**What the task requires**
Output exactly, in the material below, the lines from the one with "Figure 6: Different" through the one with "Table 5. Illuminance at ∅ 1/2 = 10 ◦ .". Omit all pictures.

**Listed records**
·····

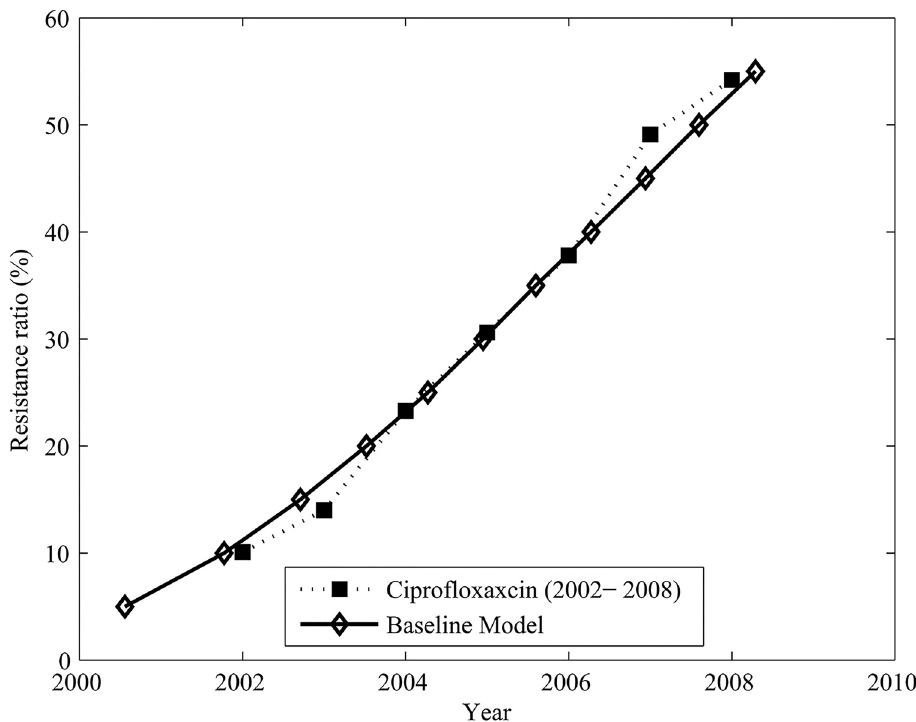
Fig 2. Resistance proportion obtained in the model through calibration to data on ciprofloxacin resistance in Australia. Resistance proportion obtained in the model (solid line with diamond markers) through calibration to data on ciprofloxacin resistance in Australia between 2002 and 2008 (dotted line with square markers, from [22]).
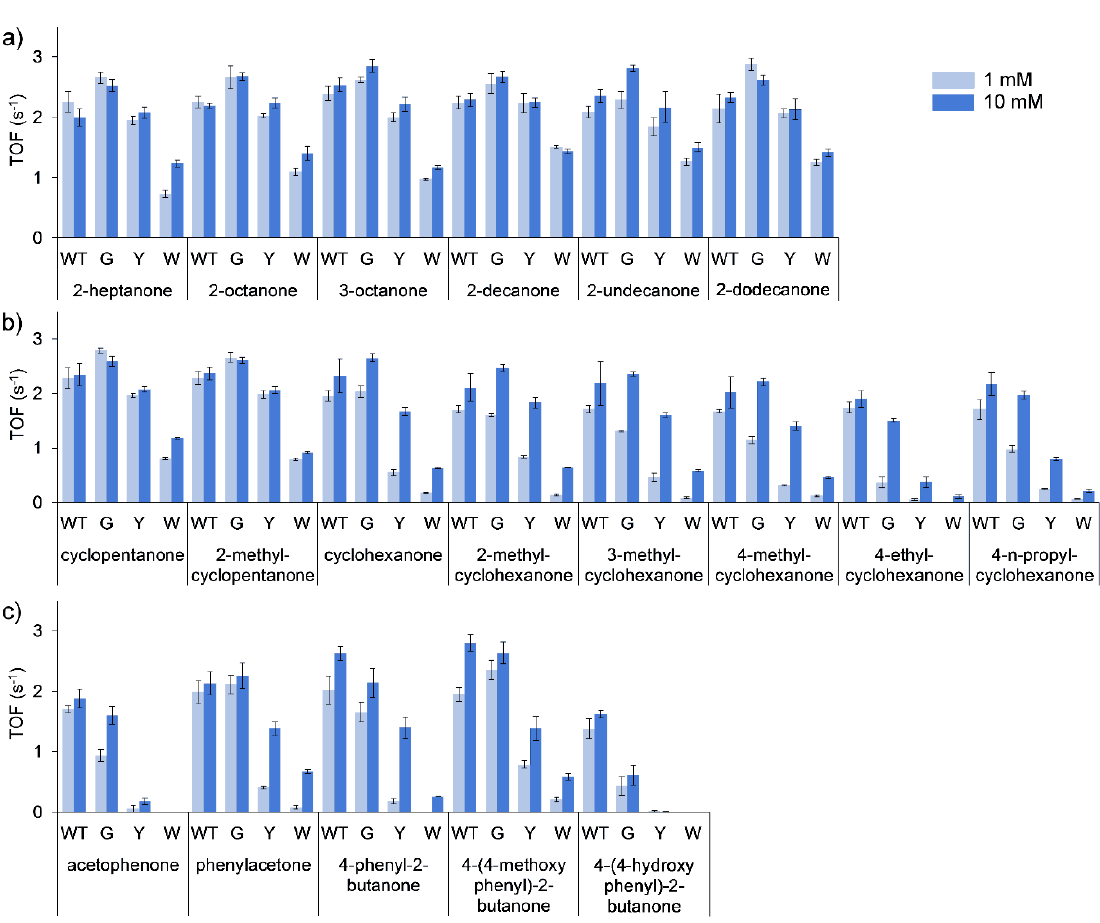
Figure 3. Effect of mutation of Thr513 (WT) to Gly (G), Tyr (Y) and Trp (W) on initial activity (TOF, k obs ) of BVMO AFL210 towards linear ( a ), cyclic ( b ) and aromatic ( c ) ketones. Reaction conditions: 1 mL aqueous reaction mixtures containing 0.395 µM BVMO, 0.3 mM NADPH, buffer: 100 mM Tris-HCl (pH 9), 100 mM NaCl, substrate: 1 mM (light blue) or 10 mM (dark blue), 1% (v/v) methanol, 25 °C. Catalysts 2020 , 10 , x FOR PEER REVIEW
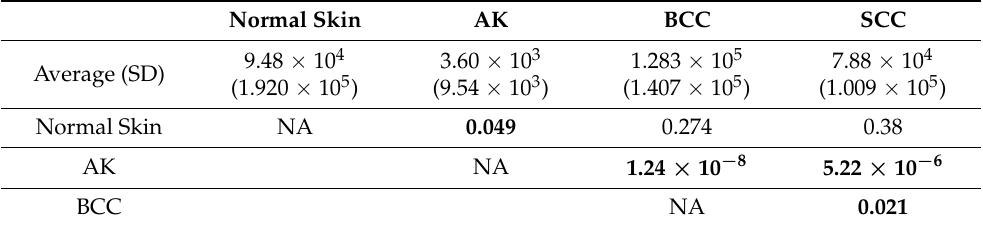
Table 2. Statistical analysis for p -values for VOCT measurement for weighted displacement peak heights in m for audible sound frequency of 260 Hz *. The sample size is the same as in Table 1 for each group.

·····

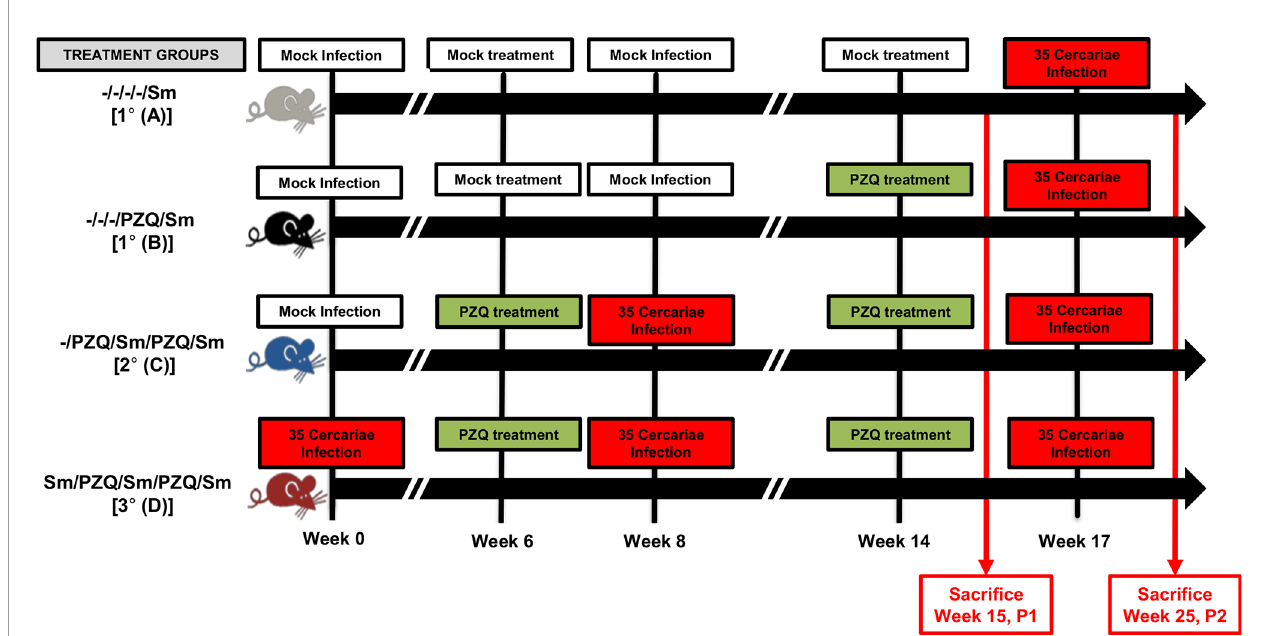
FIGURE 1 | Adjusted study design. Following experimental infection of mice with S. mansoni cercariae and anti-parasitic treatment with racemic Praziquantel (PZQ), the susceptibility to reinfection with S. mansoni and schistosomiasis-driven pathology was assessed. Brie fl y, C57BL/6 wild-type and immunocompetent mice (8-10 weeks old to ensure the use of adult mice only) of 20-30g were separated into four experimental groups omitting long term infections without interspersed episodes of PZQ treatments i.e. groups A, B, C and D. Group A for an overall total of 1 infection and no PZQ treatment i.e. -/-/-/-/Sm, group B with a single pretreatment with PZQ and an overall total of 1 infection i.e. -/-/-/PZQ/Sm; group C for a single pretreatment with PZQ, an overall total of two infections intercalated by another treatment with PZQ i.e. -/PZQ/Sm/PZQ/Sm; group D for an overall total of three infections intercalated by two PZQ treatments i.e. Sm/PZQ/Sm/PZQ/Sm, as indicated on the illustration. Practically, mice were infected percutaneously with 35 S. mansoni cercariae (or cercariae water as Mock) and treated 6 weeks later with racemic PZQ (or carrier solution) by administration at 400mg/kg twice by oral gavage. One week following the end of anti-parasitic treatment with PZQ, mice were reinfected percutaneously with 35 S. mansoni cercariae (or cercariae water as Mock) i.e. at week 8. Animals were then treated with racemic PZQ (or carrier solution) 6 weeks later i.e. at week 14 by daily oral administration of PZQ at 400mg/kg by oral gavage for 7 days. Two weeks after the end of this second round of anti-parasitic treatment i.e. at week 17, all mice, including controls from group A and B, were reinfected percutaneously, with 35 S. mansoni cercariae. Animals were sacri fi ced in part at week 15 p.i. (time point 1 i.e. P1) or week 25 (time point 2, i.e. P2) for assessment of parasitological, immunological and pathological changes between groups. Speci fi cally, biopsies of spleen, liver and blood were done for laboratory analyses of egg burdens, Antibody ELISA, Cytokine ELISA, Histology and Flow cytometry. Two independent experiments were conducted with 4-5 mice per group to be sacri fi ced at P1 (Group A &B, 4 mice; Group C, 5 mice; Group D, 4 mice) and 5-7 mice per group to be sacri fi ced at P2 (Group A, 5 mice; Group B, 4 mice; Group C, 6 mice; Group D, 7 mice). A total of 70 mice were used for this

·····

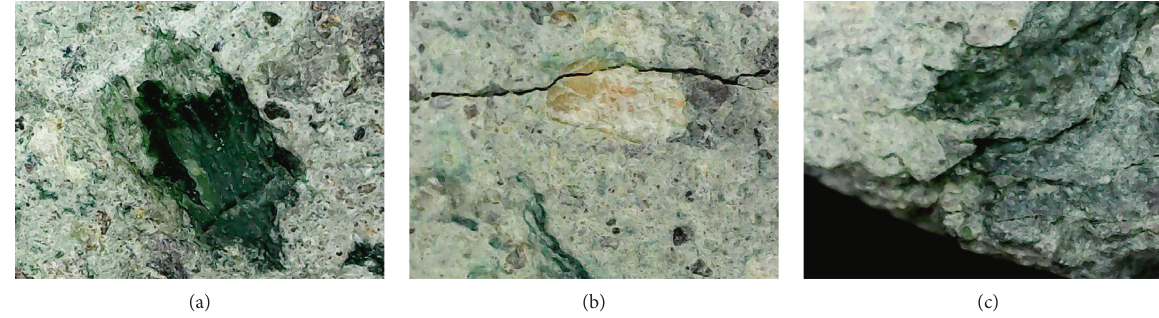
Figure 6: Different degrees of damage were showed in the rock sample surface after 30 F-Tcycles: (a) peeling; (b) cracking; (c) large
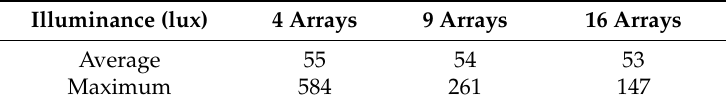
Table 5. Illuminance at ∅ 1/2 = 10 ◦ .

·····

**Task output**
Figure 6: Different degrees of damage were showed in the rock sample surface after 30 F-Tcycles: (a) peeling; (b) cracking; (c) large
Table 5. Illuminance at ∅ 1/2 = 10 ◦ .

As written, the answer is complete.